» 元の文章
============================================================

アメリカ・ユタ州“モアブ”の旅
極上のロケーション、最高の仲間たちとジープの聖地を颯爽とコンボイ走行
「本場アメリカのデザートを思いっきり走破したい」。それは、ジープオーナーなら誰しもが思うこと。それが、ジープの聖地と言われる「モアブ」であればなおさらのことだろう。今回、AEV社が企画したモアブツアーに参加したので、その模様を紹介しよう。
これから乗り込むJKは、細部にわたってしっかりとモディファイが施されていた。
チューナーとしての実力をいかんなく発揮するAEV社
アメリカではジープのカスタムパーツは数多く存在するが、その中でもおなじみのAEV社(American Expedithion Vehicle)が、各国代理店を集めてSEMAショーの後にモアブツアーを開催した。ツアーの目的は、各代理店間での親交を深め、情報交換を行い、AEV製品の商品知識を高めるとともに、AEV社の製品が本格オフロードでどの位の性能を発揮するかを実感するためであった。
アメリカ・モンタナ州のミズーラ市に本社を置くAEV社は、ジープラングラーやダッジラムのカスタムパーツ製造メーカーで、HEMIエンジンやJKラングラーをトラック化できるブルートキットを販売しているチューナーメーカーである。創業当初は10人程度だった従業員が、現在では100人以上になっており、4WDメーカーにしては会社の規模も大きい。
社長のデイブ氏は、LJラングラーがクライスラー社より正式に販売される6年前の1998年に、TJラングラーをロング化した「AEV112」をSEMAショーに展示したことで、多くのジープ開発者たちに衝撃を与えた。「AEV112」が後のLJラングラーの礎となったことは言うまでもない。TJラングラーをロングストレッチ化した「TJ AEV112」を展示したことで、ARB社自身もその年の最優秀デザイン賞を受賞している。

============================================================

» 課題 1
モアブ旅行の記事から、AEV社がツアーを開いた目的をすべて書き出してください。
» 課題 2
モアブ旅行の記事によると、AEV社の本社はどこにありますか。
» 課題 3
モアブ旅行の記事を、最後の文のあとから書き継いでください。
リストはこの作業には使いません。

» 提供情報
============================================================

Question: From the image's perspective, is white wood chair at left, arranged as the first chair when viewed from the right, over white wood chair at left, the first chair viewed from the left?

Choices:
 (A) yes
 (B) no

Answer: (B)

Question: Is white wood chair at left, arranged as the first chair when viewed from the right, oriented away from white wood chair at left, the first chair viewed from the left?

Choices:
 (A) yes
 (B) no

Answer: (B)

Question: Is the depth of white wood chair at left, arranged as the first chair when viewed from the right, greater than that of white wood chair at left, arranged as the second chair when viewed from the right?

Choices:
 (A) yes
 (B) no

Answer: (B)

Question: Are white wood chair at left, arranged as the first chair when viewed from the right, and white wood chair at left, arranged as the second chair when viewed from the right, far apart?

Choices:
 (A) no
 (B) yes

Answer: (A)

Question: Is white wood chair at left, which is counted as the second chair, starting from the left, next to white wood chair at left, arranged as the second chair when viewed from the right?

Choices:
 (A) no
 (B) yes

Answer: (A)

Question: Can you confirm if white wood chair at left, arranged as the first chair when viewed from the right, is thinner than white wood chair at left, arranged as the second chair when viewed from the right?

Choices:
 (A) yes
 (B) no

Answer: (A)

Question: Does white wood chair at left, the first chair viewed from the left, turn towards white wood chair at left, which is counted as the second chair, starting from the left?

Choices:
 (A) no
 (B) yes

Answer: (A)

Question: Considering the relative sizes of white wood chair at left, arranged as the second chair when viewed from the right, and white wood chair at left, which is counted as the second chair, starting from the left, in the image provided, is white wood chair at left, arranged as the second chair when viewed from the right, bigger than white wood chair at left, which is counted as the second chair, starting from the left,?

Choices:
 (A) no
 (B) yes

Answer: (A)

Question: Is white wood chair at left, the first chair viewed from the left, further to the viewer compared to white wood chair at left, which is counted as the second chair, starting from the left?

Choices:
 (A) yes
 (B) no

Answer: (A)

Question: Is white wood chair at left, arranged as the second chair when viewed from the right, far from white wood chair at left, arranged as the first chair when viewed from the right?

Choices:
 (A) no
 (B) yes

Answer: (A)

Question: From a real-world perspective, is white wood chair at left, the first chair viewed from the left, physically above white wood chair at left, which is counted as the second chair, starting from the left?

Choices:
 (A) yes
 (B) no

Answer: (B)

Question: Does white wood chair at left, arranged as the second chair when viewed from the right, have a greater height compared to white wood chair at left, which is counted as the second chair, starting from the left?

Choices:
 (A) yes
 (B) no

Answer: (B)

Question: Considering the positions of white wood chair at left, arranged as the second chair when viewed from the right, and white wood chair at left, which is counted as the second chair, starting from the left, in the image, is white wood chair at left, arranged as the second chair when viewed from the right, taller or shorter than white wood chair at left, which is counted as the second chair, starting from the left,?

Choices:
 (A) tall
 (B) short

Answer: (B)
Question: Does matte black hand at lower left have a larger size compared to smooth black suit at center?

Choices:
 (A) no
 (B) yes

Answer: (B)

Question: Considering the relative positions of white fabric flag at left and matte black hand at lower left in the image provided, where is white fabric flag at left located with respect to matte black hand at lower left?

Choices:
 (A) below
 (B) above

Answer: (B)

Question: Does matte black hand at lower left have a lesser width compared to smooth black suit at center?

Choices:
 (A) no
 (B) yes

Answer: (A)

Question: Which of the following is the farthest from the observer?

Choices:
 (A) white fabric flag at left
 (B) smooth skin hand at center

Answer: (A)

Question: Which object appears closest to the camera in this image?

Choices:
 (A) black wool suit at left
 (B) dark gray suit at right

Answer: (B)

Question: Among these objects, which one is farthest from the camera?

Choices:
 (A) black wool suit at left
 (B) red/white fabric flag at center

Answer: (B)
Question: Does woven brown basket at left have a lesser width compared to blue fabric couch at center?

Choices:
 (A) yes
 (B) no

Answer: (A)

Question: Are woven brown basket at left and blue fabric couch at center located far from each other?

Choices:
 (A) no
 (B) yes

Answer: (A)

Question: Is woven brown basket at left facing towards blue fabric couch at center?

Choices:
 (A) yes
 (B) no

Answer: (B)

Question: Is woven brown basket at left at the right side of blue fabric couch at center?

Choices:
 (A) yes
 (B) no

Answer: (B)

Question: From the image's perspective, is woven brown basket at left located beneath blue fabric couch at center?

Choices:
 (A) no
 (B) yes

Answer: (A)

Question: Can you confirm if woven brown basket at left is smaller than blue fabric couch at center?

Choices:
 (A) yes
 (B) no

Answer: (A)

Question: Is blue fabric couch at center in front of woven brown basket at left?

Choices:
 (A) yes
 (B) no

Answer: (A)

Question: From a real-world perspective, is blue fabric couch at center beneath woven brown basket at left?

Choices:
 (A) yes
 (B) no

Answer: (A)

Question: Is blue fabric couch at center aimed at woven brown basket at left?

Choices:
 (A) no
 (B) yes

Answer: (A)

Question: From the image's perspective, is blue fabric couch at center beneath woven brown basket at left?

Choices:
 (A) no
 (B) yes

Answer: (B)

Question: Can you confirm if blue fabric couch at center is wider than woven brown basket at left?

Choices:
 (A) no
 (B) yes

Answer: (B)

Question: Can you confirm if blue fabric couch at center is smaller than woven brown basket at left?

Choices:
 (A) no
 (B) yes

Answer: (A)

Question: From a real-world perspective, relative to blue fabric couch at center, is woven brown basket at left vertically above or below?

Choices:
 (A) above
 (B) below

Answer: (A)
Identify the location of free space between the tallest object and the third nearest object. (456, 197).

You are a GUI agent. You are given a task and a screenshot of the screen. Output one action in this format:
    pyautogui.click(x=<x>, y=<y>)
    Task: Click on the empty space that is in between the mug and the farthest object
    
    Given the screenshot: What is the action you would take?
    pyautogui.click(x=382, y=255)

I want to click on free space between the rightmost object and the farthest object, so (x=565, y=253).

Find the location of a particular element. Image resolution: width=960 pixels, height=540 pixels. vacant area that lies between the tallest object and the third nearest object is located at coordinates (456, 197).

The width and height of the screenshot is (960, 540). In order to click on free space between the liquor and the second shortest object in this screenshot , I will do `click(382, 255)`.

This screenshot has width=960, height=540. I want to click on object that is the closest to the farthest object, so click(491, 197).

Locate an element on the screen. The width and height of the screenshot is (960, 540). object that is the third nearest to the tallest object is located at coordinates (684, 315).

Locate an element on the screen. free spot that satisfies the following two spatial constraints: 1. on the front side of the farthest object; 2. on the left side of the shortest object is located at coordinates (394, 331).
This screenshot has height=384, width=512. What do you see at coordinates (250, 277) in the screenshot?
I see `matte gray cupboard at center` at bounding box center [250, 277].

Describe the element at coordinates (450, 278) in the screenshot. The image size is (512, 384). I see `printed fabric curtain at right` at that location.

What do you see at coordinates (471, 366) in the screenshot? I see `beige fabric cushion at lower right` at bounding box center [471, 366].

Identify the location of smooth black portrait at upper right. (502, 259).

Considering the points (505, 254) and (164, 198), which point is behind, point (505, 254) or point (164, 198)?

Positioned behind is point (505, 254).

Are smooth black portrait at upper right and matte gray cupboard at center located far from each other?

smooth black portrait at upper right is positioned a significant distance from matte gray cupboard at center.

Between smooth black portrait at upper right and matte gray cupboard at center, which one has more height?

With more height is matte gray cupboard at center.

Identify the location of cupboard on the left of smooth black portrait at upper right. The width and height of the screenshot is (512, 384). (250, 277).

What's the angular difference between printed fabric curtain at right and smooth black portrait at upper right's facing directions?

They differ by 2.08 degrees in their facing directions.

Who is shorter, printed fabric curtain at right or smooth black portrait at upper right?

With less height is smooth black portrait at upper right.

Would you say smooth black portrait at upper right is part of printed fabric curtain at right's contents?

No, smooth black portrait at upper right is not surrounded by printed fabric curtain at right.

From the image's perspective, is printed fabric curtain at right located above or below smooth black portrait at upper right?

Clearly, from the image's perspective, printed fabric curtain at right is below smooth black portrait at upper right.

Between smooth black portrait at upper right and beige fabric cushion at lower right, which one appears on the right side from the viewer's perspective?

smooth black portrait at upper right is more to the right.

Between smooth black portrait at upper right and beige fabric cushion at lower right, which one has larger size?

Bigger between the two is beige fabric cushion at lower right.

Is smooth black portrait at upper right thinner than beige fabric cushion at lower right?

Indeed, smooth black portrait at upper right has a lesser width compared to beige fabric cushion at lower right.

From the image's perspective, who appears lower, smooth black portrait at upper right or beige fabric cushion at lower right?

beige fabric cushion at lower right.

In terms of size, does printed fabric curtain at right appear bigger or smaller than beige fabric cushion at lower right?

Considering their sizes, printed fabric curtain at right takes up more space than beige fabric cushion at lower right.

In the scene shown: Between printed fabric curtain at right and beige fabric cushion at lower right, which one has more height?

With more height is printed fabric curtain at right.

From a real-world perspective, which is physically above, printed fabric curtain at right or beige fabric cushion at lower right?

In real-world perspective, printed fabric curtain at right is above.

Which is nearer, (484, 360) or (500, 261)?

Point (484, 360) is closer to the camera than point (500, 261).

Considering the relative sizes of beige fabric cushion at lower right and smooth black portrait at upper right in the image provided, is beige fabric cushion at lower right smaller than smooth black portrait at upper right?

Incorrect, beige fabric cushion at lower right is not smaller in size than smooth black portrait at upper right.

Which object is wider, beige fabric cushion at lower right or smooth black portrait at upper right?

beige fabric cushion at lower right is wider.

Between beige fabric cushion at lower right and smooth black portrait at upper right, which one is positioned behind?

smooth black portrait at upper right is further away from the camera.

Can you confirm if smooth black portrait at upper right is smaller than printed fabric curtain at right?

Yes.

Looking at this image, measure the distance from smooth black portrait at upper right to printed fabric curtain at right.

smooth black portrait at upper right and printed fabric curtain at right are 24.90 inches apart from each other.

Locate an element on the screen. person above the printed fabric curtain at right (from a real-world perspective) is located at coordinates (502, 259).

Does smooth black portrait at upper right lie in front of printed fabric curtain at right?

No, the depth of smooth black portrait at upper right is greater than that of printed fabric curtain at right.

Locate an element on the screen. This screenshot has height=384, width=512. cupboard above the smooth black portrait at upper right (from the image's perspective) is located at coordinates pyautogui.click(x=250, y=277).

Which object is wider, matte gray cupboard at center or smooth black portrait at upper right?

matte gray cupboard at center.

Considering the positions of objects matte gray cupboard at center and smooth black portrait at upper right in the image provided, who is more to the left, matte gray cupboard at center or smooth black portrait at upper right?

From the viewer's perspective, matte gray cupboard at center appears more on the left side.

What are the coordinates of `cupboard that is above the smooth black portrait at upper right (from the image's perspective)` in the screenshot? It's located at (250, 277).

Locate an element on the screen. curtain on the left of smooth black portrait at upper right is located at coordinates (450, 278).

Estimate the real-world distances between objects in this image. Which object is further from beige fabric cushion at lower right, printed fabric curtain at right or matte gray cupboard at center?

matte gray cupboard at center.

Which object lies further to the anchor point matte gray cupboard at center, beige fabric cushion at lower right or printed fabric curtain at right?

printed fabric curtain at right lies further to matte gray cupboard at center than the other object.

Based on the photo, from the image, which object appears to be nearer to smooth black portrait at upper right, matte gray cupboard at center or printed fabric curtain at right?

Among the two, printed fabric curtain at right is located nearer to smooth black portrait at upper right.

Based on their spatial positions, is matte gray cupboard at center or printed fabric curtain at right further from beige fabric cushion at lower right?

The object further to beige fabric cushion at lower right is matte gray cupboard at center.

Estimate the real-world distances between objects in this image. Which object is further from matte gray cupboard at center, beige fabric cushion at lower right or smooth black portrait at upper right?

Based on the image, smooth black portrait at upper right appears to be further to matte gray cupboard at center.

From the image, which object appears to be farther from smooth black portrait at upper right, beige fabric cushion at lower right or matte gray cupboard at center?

============================================================

» 解答 1
・各代理店の間で親交を深めること
・情報交換をすること
・AEV製品の商品知識を高めること
・AEV社の製品が本格的なオフロードでどのくらい性能を出せるかを実感すること

» 解答 2
アメリカ・モンタナ州のミズーラ市です。

» 解答 3
ARB社が受賞したことで、AEV社の名前は一躍有名になり、前述したLJラングラーの開発にも影響を与えていく。現在、AEV社はジープJKラングラーとダッジラムをメインとし、HEMIエンジンやブルートキットなど、チューナーとしての実力をいかんなく発揮。米国クライスラー社からの信頼も厚く、最近だと、限定車のポーラーエディションのボンネットを自社生産にて供給していたことが記憶に新しい。
「モアブ」は多くの愛好家が訪れるジープの聖地
さて、アメリカのユタ州に位置するモアブは5000人の小さな都市だが、アーチーズ国立公園やキャニオンランズ国立公園が近くにあり、観光地化されている。毎年、モアブを舞台に開催されている「ジープ・イースター・サファリ」には、多くのジープ愛好家がこの地を訪れており、まさにジープの聖地といっても過言ではない。ジープ・イースター・サファリは来年50回目の節目に当たる。2016年3月19~27日の間、開催予定のようだが、相当な盛り上がりを見せることは間違いない。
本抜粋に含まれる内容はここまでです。